The Telegraph's Christopher Booker Probably Doesn't Have a Clue
Yesterday, I posted an article that expressed skepticism about the accuracy of a report about the "Climategate" scandal that appeared in the British Telegraph (1-28-10) and about the accuracy of legal opinions that the Telegraph and other media attributed to Graham Smith, Deputy Commissioner at the Information Commissioner's Office (ICO).
The Telegraph (1-28-10) claims that "the Information Commissioner's office ruled that UEA was in breach of the Freedom of Information Act," but that the the ICO "was unable to prosecute the people involved" because it was more than "six months after a breach of the act."
These allegations are being widely reported in the media but do not appear on the official ICO site. In addition, my understanding is that people would not be prosecuted in this case; the University would be fined. It is strange that a Deputy Commissioner for the ICO would claim that people would be prosecuted in this case. Also, it is doubtful that the ICO can rule on something after the statute of limitations expires.
The Telegraph's newest account of the Climategate scandal, "Climategate: confusion over the law in email case" (Christopher Booker, 1-30-10), gets even stranger; but read my previous post first.
Reporter Christopher Booker misspells the name of the ICO's Deputy Commissioner Graham Smith as Gordon Smith. This does not make me confident of his legal analysis. Indeed, a poster named David Welch quotes from the Scottish ICO site in the comments that follow the article in order to correct Brooker's legal analysis. The Scotts reportedly have very similar regulations.
The Telegraph's (1-30-10) Christopher Booker opines:
There is something very odd indeed about the statement by the Information Commission on its investigation into "Climategate", the leak of emails from East Anglia's Climatic Research Unit. Gordon [ie Graham] Smith, the deputy commissioner, confirms that the university's refusal to answer legitimate inquiries made in 2007 and 2008 was an offence under S.77 of the Information Act.

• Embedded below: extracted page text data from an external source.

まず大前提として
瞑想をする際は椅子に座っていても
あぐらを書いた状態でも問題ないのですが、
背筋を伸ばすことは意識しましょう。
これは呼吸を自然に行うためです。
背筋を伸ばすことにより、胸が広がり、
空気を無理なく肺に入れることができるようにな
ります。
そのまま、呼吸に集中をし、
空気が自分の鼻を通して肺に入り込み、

But he goes on to claim that the Commission is powerless to bring charges, thanks to a loophole in the law – "because the legislation requires action within six months of the offence taking place".

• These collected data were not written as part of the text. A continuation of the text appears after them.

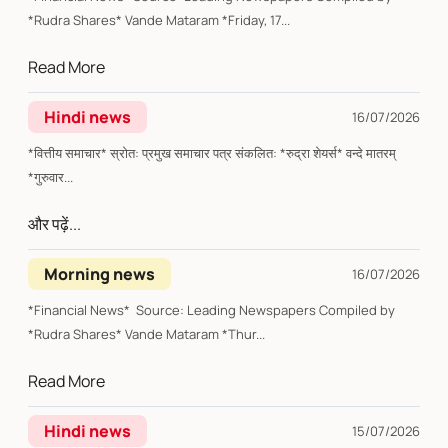
*Rudra Shares* Vande Mataram *Friday, 17...
Read More
Hindi news
16/07/2026
*वित्तीय समाचार* स्रोत: प्रमुख समाचार पत्र संकलित: *रुद्रा शेयर्स* वन्दे मातरम्
*गुरुवार...
और पढ़ें...
Morning news
16/07/2026
*Financial News* Source: Leading Newspapers Compiled by
*Rudra Shares* Vande Mataram *Thur...
Read More
Hindi news
15/07/2026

Careful examination of the Act, however, shows that it says nothing whatever about a time limit. The Commission appears to be trying to confuse this with a provision of the Magistrates Act, that charges for an offence cannot be brought more than six months after it has been drawn to the authorities' attention – not after it was committed. In this case, the Commission only became aware of the offence two months ago when the emails were leaked – showing that the small group of British and American scientists at the top of the IPCC were discussing with each other and with the university ways to break the law, not least by destroying evidence, an offence in itself.
The Commission is thus impaled on a hook of its own devising. By admitting that serious offences were committed, it is now legally obliged to bring charges. And if these were brought under the 1977 Criminal Law Act, alleging that the offences amounted to a conspiracy to defy the law, there is no time limit anyway. [See full text.]
First of all, the remarks attributed to IOC official Smith are not posted on the ICO website, so we only have the media's account/interpretation of what Gordon, or rather Graham Smith reportedly said.
Secondly, a commenter disputes Christopher Brooker's legal analysis. Commenter David Welsh writes:
This may explain.
""If you are dissatisfied with how your request for a review has been dealt with, then you are entitled to ask the Scottish Information Commissioner to investigate your case. You must ask the Scottish Information Commissioner no later than 6 months after the date of receipt by you of the notice or decision you are dissatisfied with or within 6 months of the expiry of the period of 20 working days from receipt by the Council of your request for review. Your should write to:
The Scottish Information Commissioner Kinburn Castle Doubledykes Road St Andrews Fife KY16 9DS"".
Maybe Christopher was tired this week, or else he could have found a proper explanation.
The British people have a long tradition of respect for justice and fairness. It seems odd to me that the Deputy Commissioner, who sees a case after it is "too late," would allege in the media that ICO had ruled that the EAU had breached the law and not post the information on the IOC site. This leaves EAU with no means of responding to the charge by appealing to the IOC or to a court.
Christopher Booker doesn't really even explain precicely what laws the EAU allegedly ruled had been breached. He also does not wonder why the ICO would rule after it was "too late."
Mr. Brooker says there is "confusion over the law." I don't see any law here at all. All I see are unsubstantiated allegations in the newspapers purportedly made by ICO Deputy Commissioner Graham Smith.